··· Provided records ···
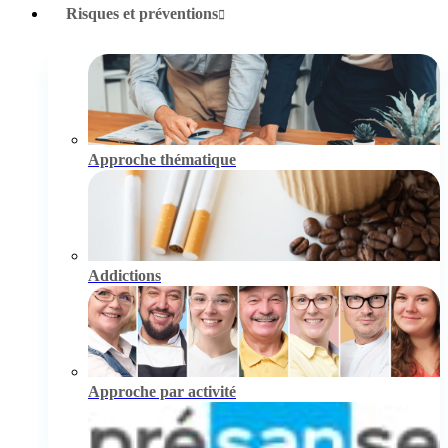
Risques et préventions
Approche thématique
Addictions
Approche par activité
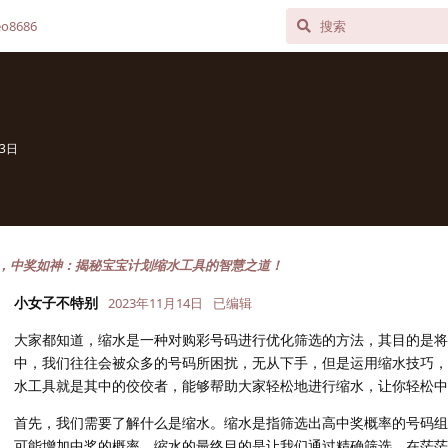
o8686
13日
，中奖如神：揭秘宝宝计划缩水工具的智慧之道！
小女子不特别
2023年11月14日
已编辑
大家都知道，缩水是一种对购彩号码进行优化筛选的方法，其目的是将
中，我们往往会被众多的号码所困扰，无从下手，但是运用缩水技巧，
水工具就是其中的佼佼者，能够帮助大家轻松地进行缩水，让你轻松中
首先，我们需要了解什么是缩水。缩水是指筛选出高中奖概率的号码组
可能增加中奖的概率。缩水的最终目的是让我们通过精确筛选，在茫茫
···
# Work request:
Print out the whole of the material word for word, without pictures.

# Result below:
Risques et préventions
Approche thématique
Addictions
Approche par activité
o8686
13日
，中奖如神：揭秘宝宝计划缩水工具的智慧之道！
小女子不特别
2023年11月14日
已编辑
大家都知道，缩水是一种对购彩号码进行优化筛选的方法，其目的是将
中，我们往往会被众多的号码所困扰，无从下手，但是运用缩水技巧，
水工具就是其中的佼佼者，能够帮助大家轻松地进行缩水，让你轻松中
首先，我们需要了解什么是缩水。缩水是指筛选出高中奖概率的号码组
可能增加中奖的概率。缩水的最终目的是让我们通过精确筛选，在茫茫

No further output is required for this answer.